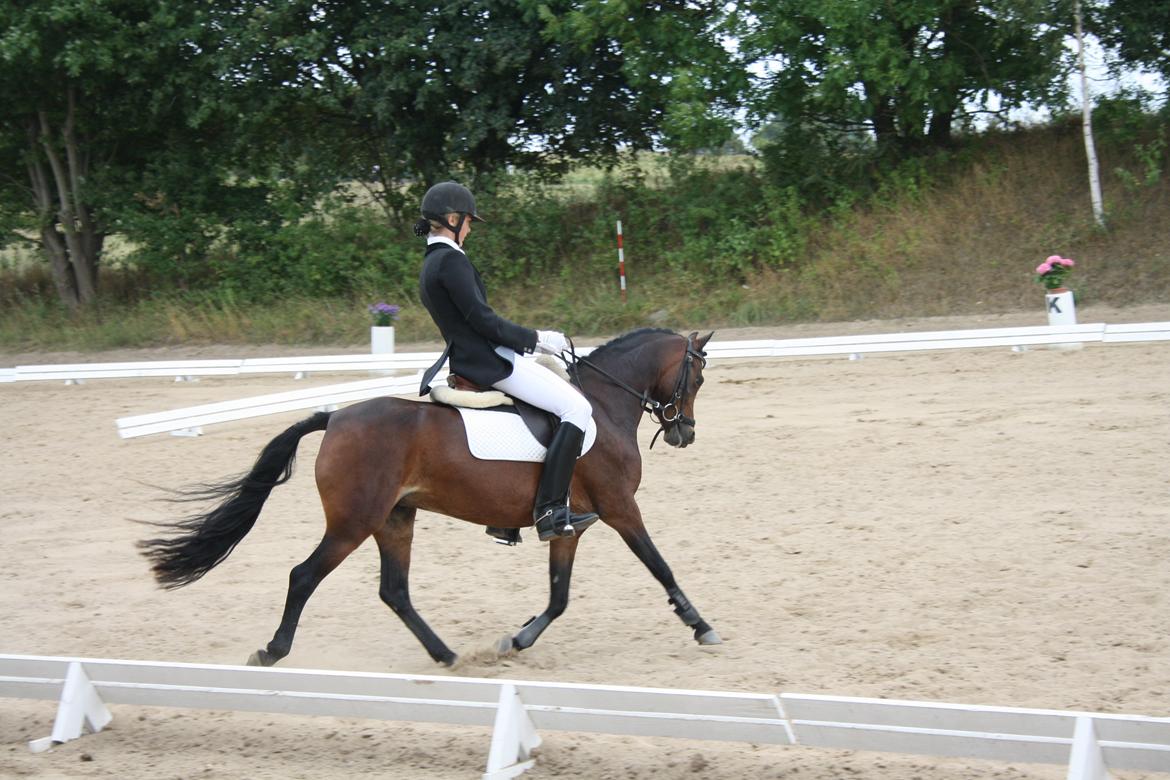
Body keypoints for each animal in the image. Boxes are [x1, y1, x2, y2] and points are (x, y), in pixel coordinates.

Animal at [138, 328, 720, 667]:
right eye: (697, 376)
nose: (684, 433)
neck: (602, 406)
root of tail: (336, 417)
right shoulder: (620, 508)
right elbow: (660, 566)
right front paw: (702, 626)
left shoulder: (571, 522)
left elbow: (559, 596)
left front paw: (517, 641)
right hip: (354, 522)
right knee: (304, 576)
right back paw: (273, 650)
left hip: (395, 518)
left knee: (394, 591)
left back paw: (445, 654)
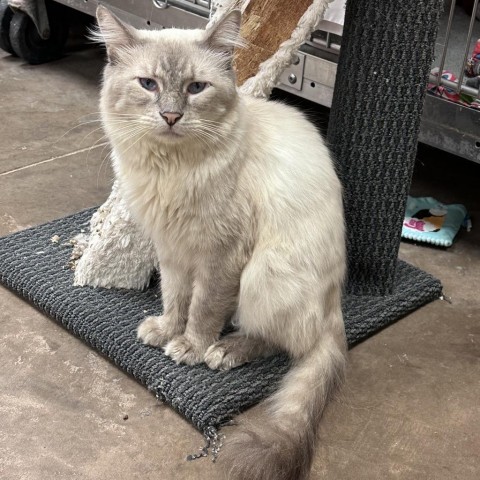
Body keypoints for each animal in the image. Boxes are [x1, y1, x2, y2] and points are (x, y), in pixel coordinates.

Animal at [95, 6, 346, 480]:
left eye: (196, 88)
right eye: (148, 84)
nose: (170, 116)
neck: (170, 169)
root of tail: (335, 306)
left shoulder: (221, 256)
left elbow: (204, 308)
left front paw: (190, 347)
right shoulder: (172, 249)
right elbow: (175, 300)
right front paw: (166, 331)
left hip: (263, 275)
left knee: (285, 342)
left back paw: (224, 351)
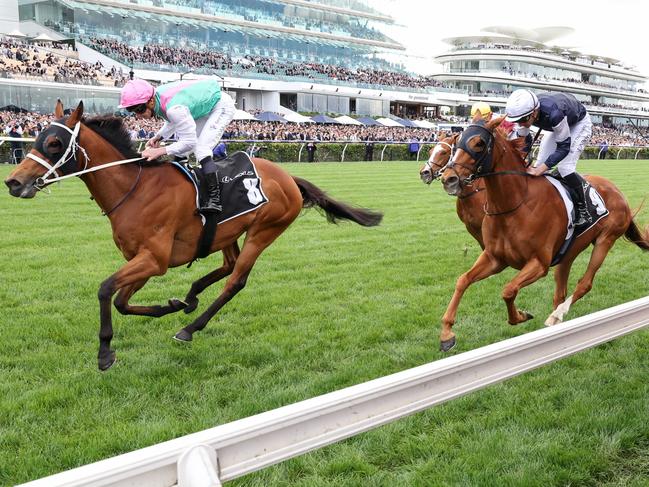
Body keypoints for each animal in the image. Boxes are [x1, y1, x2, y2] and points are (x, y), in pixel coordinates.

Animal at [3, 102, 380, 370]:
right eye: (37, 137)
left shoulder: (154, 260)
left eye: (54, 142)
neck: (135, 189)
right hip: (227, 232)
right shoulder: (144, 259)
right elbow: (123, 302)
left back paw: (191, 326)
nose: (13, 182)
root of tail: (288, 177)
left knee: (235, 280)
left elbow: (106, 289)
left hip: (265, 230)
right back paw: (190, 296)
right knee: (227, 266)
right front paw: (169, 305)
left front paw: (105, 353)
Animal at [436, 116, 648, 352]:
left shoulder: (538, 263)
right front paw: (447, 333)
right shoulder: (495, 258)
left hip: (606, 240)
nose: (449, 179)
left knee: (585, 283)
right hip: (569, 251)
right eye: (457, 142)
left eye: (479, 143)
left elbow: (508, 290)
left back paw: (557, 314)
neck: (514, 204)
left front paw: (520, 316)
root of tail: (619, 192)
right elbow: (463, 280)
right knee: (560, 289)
-- -- --
→ Activity
Precisely the line with "right eye: (457, 142)" and the lines after it, up to the last line of the entries above, are to be reproduced, and nothing more.

→ Answer space
right eye: (457, 142)
left eye: (479, 143)
left elbow: (508, 290)
left back paw: (557, 314)
neck: (514, 204)
left front paw: (520, 316)
root of tail: (619, 192)
right elbow: (463, 280)
right knee: (560, 289)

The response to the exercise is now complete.